Q Division was a champ in the days when I was more directly involved in Boston local — warm, homey sound. Produced a surprising number of the keepers from that time.
[Just a reminder, this is the general title for posts where I want to do a quick plug of an oldie (or several) that’s too little-known, according to me.]
Bela Bartok, The 6 String Quartets (Lindsay String Quartet) (ASV, 1981)
This requires a shout-out to my long-gone half sister, Betty Jane, who, when she heard I was becoming captivated by music, said something like: “Pay attention to Bartok — my favorite — he’s not like anybody else.” And that his intelligence radiated from everything he wrote.
I’m not music-tech illiterate, but as close as I can be to get by (stopped taking lessons in grade school when an ignoramus told me I couldn’t play if I couldn’t read scores) so all I can say is that every moment of these three discs runs a marvelous abstract movie in my mind that’s different each time through. (Yeah, it’s not in chronological order and I wouldn’t have any other sequence than this one.) I had not played it for a long, long time because (I was reminded a couple months ago) this weird glitch had developed about two minutes into the Second Movement of Quartet No. 1, one of my most beloved passages in the whole thing. I cleaned the disc but it still wouldn’t play right. I understood I better hurry up and replace the OOP set if I didn’t want to shell out a fortune. So I did and every morning this week has featured supernatural sunshine as a result.
The end of hectic travel means organizing and sorting CDs and vinyl that have been laying around for months.
Before we get to tech and types, two albums that sounded tremendous on the road:
David Bowie, Welcome to the Blackout (Live London ’78) (Parlophone) Bowie was not a driven professional in all senses. I was furious at him for years because I felt he’d become lazy making albums and he mailed in the final time I saw him perform. But, as you know, if he knew something serious was on the line, he could unleash the torrents on stage. These two particular performances (June 30 and July 1) were intended to become a film and fortunately were mixed and produced. Then Bowie decided he couldn’t stand the visuals and the whole project got shelved. The band sound a tiny bit distant at times but that’s the only reason I wouldn’t say get this before Stage even. Although the material and song sequence are very similar, the impassioned, even slightly crazed vocals here create a stand-alone work.
Gorillaz, The Now Now (WB/Parlophone). Only heard this twice, but let me just cite one marvelous long shot: “Humility” (feat. George Benson) really clicks.
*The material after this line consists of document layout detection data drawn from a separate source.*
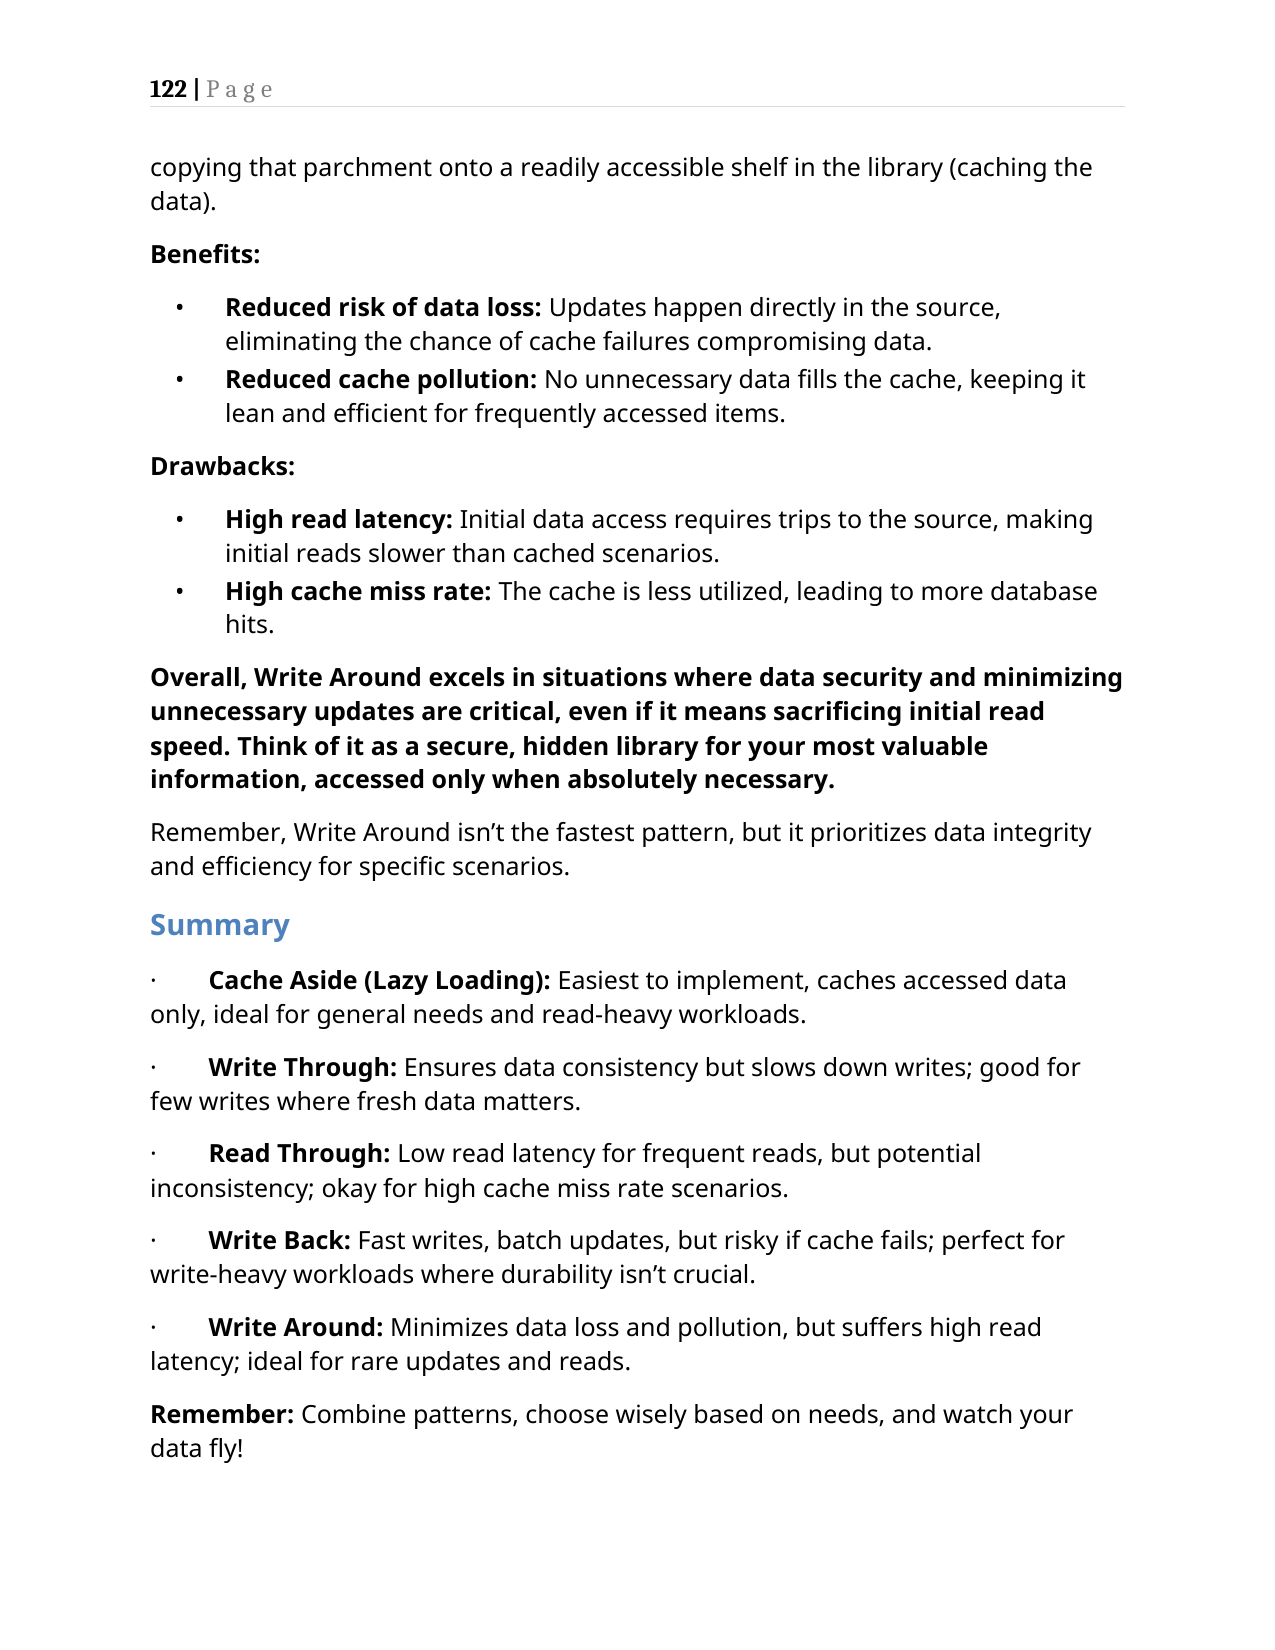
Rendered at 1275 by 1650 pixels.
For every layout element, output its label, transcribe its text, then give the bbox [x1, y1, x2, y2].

text Benefits: [150, 237, 1125, 271]
text Drawbacks: [150, 448, 1125, 482]
text · Cache Aside (Lazy Loading): Easiest to implement, caches accessed data only, ideal for general needs and read-heavy workloads. [150, 962, 1125, 1031]
text · Write Back: Fast writes, batch updates, but risky if cache fails; perfect for write-heavy workloads where durability isn’t crucial. [150, 1223, 1125, 1291]
list High cache miss rate: The cache is less utilized, leading to more database hits. [175, 573, 1125, 641]
list High read latency: Initial data access requires trips to the source, making initial reads slower than cached scenarios. [175, 501, 1125, 569]
text · Write Through: Ensures data consistency but slows down writes; good for few writes where fresh data matters. [150, 1049, 1125, 1117]
list Reduced risk of data loss: Updates happen directly in the source, eliminating the chance of cache failures compromising data. [175, 290, 1125, 358]
list Reduced cache pollution: No unnecessary data fills the cache, keeping it lean and efficient for frequently accessed items. [175, 362, 1125, 430]
text Remember, Write Around isn’t the fastest pattern, but it prioritizes data integrity and efficiency for specific scenarios. [150, 815, 1125, 883]
subtitle Summary [150, 904, 1125, 944]
text · Read Through: Low read latency for frequent reads, but potential inconsistency; okay for high cache miss rate scenarios. [150, 1136, 1125, 1204]
text Overall, Write Around excels in situations where data security and minimizing unnecessary updates are critical, even if it means sacrificing initial read speed. Think of it as a secure, hidden library for your most valuable information, accessed only when absolutely necessary. [150, 660, 1125, 796]
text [150, 150, 1125, 218]
text · Write Around: Minimizes data loss and pollution, but suffers high read latency; ideal for rare updates and reads. [150, 1310, 1125, 1378]
text Remember: Combine patterns, choose wisely based on needs, and watch your data fly! [150, 1397, 1125, 1465]
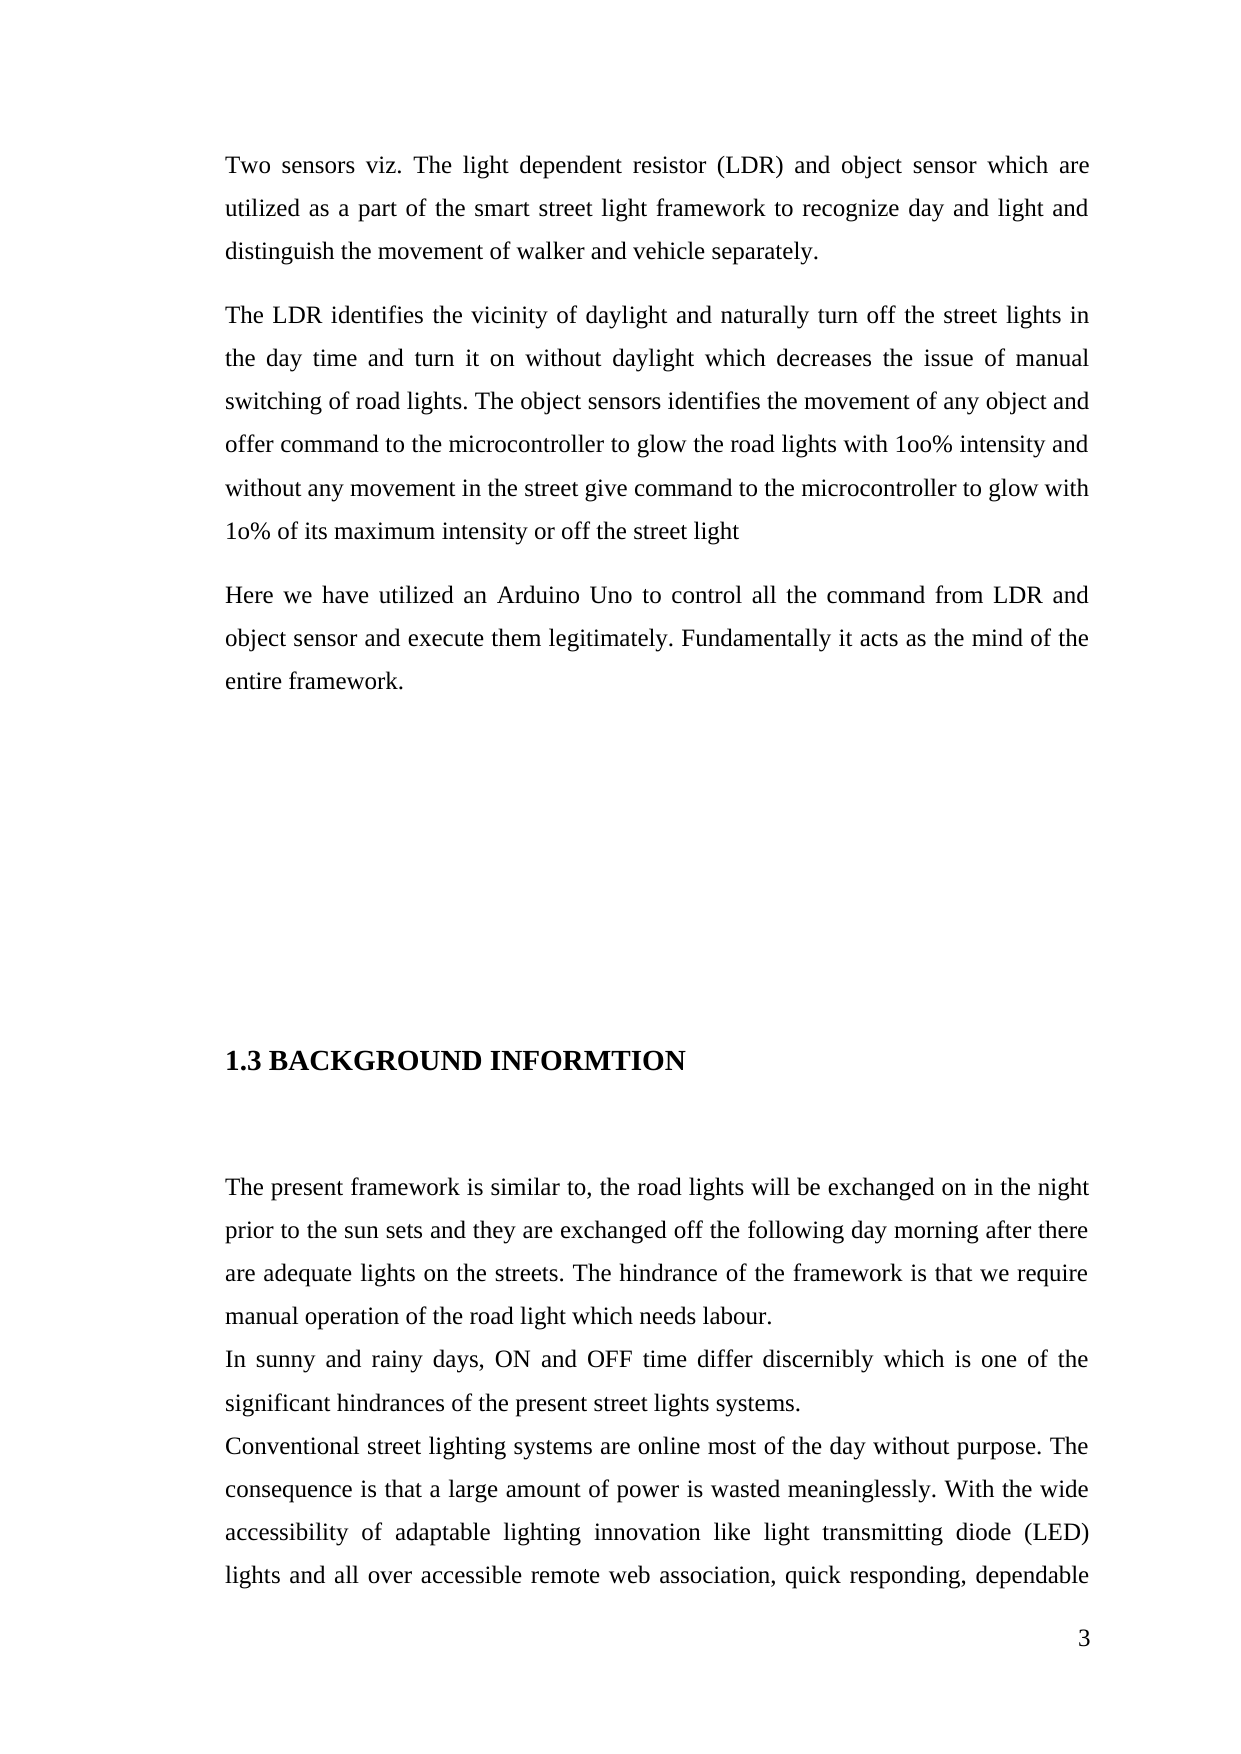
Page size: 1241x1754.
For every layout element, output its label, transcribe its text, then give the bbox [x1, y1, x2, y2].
I feel a key richness of design and depth of thought and feelings are lost if the unit of music slides from albums into single songs and playlists. And I’m not some sort of Mr. Natural Sound — I believe the right sort of extensive production can work wonders. But certain things have holes in their soul: almost all piano-roll recordings; new vocals tacked onto the music of dead people; and the latest, hi-tech Frankenstein’s monsters where music from all sorts of eras can be bolted together. Yargh.
This fine obit must be supplemented by me noting the Ventures, and Edwards in particular, changed my life in 1964 when my family got its first couch-sized stereo. Happened the installer had brought along The Ventures Play Telstar and The Lonely Bull (1963) to demonstrate the sound of the system. I had never heard speakers so large and never realized how much the detail of sounds could go into the impact of music. You had to have a certain kind of fluid technique and imagination to make pop instrumentals work. Wow. There was a lot more to music than I had realized.
About an item from last week’s, actually.
Now that I’ve listened to the American Epic box, I have to underscore that you need to get it for the sound alone. This is the way I’ve always wanted these vintage sides to be. I’ve never heard the voice-to-voice and voice-to-instruments relationships so natural and consistent. They’ve been cleaned up and clear before, sure, but voices and instruments in particular seemed out whack even so. Not here.
I’m not enough of a tech head to have anything to say about the methods used on the recordings, and it may be too late in the game for the recording industry in general, but at least these sides are here.
Wearing my “rock.com” t-shirt today and feel happy and confident. For eons it stayed stashed away in a box because it represented an exciting professional future that never came to pass. I was haunted by the feeling that we made mistakes, if we’d only caught a couple lucky breaks, the operation could have been a thumping success. After all, we were unbound by print from the start. But the Leviathan future for the internet now looks inevitable and Google and Amazon stand revealed as mean as any giants.
Now I simply remember the fun. Best salary I ever made. Tickled to be headed into work every day. Talk directly to the wondrous music fans.
No matter how clever or slyly eclectic an international music fusion is, if the recording centers on a voice, the same old, same old question is all that matters: “does the singing transcend language?”
No-budget recording will hamper an album no matter how much it combines obscure release and admirable taste (and even execution).